[Collected data]

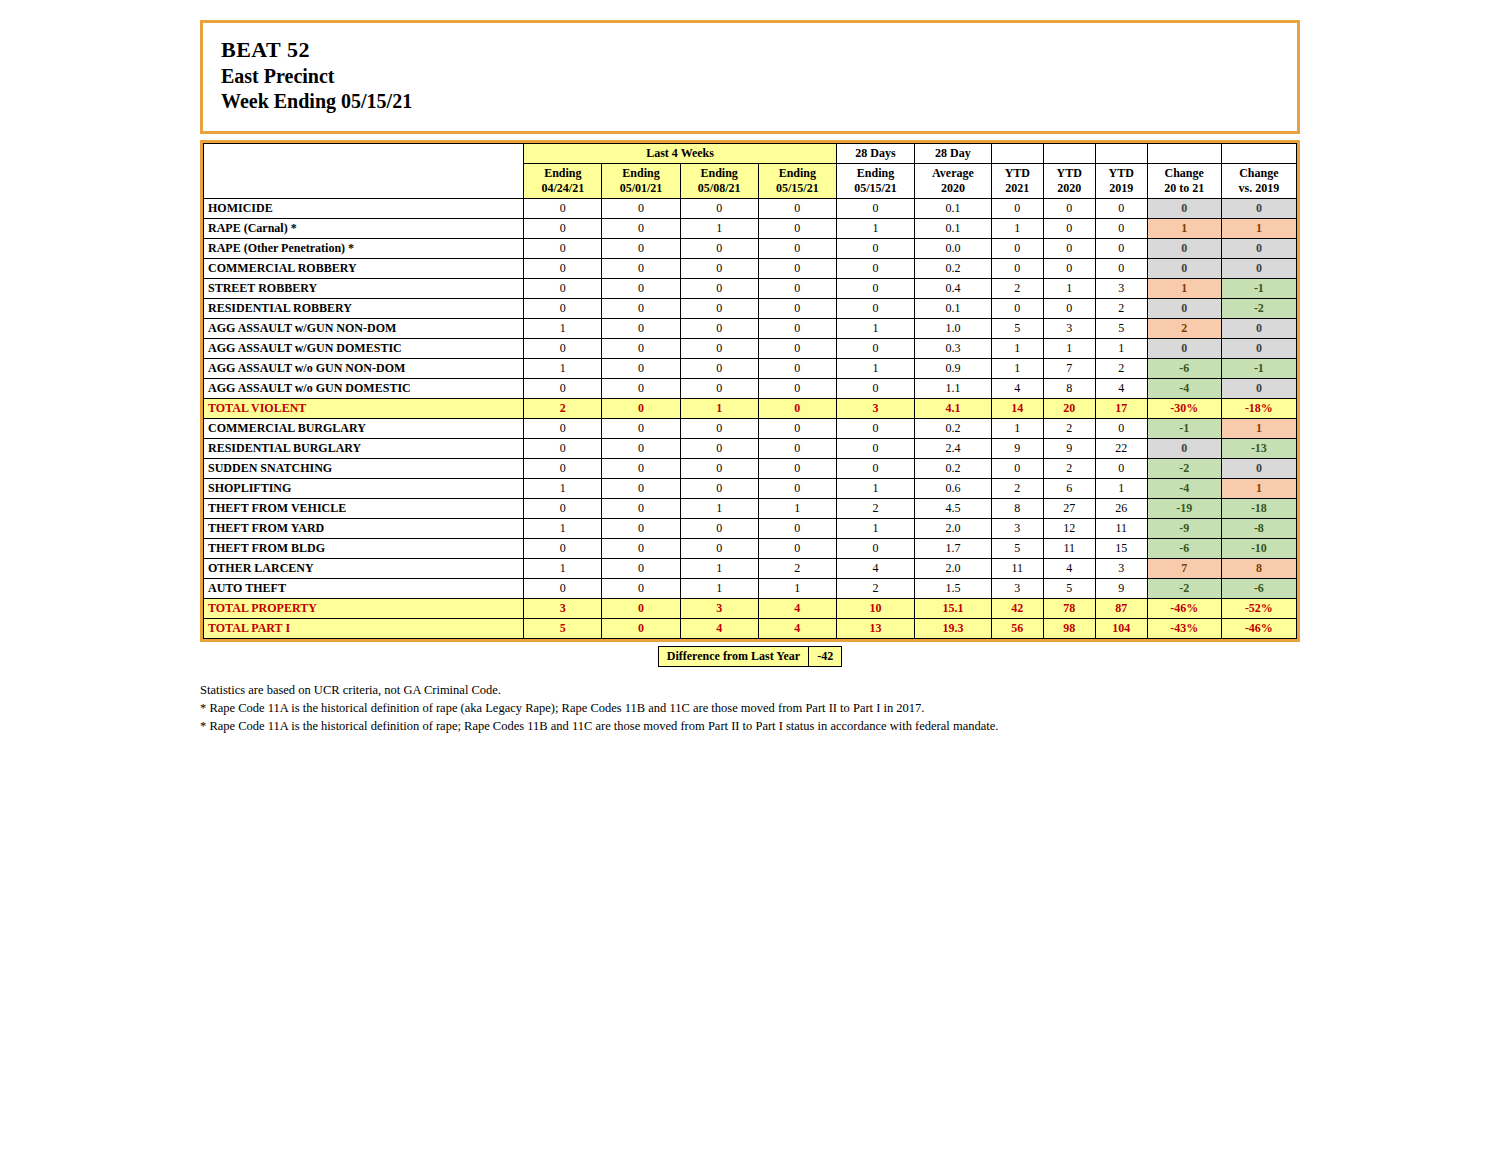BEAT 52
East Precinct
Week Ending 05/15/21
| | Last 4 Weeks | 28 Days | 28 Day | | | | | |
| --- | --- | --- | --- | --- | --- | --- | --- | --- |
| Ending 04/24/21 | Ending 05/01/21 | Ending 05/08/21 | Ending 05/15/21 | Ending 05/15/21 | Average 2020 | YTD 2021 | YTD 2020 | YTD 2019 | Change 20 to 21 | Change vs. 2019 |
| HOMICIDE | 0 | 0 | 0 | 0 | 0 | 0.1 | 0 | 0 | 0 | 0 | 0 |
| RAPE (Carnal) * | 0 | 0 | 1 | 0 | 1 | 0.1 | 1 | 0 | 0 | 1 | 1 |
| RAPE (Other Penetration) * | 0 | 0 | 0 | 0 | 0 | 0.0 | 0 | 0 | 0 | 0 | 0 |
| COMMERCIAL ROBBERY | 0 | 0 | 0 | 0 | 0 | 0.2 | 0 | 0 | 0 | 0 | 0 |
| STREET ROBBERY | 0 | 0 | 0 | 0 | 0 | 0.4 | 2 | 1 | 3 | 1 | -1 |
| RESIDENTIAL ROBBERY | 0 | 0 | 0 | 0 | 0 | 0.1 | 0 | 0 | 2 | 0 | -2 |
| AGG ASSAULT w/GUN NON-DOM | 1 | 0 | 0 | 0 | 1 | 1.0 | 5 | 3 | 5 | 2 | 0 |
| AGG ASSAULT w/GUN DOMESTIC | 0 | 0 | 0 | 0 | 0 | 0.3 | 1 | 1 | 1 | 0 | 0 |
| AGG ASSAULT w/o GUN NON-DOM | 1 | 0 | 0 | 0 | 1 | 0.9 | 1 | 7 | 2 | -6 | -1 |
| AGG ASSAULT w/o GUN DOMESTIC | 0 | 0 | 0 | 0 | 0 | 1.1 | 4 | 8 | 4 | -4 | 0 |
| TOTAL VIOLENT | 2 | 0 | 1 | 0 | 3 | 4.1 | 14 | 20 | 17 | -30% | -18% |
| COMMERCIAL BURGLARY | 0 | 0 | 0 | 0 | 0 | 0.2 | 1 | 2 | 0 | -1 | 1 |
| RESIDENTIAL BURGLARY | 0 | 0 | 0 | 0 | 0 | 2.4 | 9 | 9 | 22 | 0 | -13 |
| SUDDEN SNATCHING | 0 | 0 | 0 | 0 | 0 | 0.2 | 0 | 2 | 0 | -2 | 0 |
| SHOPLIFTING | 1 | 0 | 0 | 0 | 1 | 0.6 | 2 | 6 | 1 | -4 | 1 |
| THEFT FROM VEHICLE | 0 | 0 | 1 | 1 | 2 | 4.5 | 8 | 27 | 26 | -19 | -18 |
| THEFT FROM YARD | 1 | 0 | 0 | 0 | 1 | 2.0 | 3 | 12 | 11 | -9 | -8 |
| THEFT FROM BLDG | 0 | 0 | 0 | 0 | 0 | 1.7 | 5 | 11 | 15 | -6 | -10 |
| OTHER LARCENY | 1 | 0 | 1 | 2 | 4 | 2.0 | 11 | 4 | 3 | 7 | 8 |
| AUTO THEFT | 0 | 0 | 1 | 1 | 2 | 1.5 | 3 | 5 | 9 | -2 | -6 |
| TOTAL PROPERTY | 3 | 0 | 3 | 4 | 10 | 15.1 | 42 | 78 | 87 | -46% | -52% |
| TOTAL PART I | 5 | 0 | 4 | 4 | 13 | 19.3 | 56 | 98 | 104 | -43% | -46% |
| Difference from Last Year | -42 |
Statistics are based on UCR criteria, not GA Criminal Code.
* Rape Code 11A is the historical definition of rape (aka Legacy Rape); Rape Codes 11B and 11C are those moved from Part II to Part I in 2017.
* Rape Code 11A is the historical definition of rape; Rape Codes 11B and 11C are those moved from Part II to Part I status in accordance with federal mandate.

» **Problem to solve**: After dropping the pictures, reproduce exactly the lines from the first line of the entries through the line containing "ASSAULT w/GUN DOMESTIC", both included.

» **Reply**:
BEAT 52
East Precinct
Week Ending 05/15/21
| | Last 4 Weeks | 28 Days | 28 Day | | | | | |
| --- | --- | --- | --- | --- | --- | --- | --- | --- |
| Ending 04/24/21 | Ending 05/01/21 | Ending 05/08/21 | Ending 05/15/21 | Ending 05/15/21 | Average 2020 | YTD 2021 | YTD 2020 | YTD 2019 | Change 20 to 21 | Change vs. 2019 |
| HOMICIDE | 0 | 0 | 0 | 0 | 0 | 0.1 | 0 | 0 | 0 | 0 | 0 |
| RAPE (Carnal) * | 0 | 0 | 1 | 0 | 1 | 0.1 | 1 | 0 | 0 | 1 | 1 |
| RAPE (Other Penetration) * | 0 | 0 | 0 | 0 | 0 | 0.0 | 0 | 0 | 0 | 0 | 0 |
| COMMERCIAL ROBBERY | 0 | 0 | 0 | 0 | 0 | 0.2 | 0 | 0 | 0 | 0 | 0 |
| STREET ROBBERY | 0 | 0 | 0 | 0 | 0 | 0.4 | 2 | 1 | 3 | 1 | -1 |
| RESIDENTIAL ROBBERY | 0 | 0 | 0 | 0 | 0 | 0.1 | 0 | 0 | 2 | 0 | -2 |
| AGG ASSAULT w/GUN NON-DOM | 1 | 0 | 0 | 0 | 1 | 1.0 | 5 | 3 | 5 | 2 | 0 |
| AGG ASSAULT w/GUN DOMESTIC | 0 | 0 | 0 | 0 | 0 | 0.3 | 1 | 1 | 1 | 0 | 0 |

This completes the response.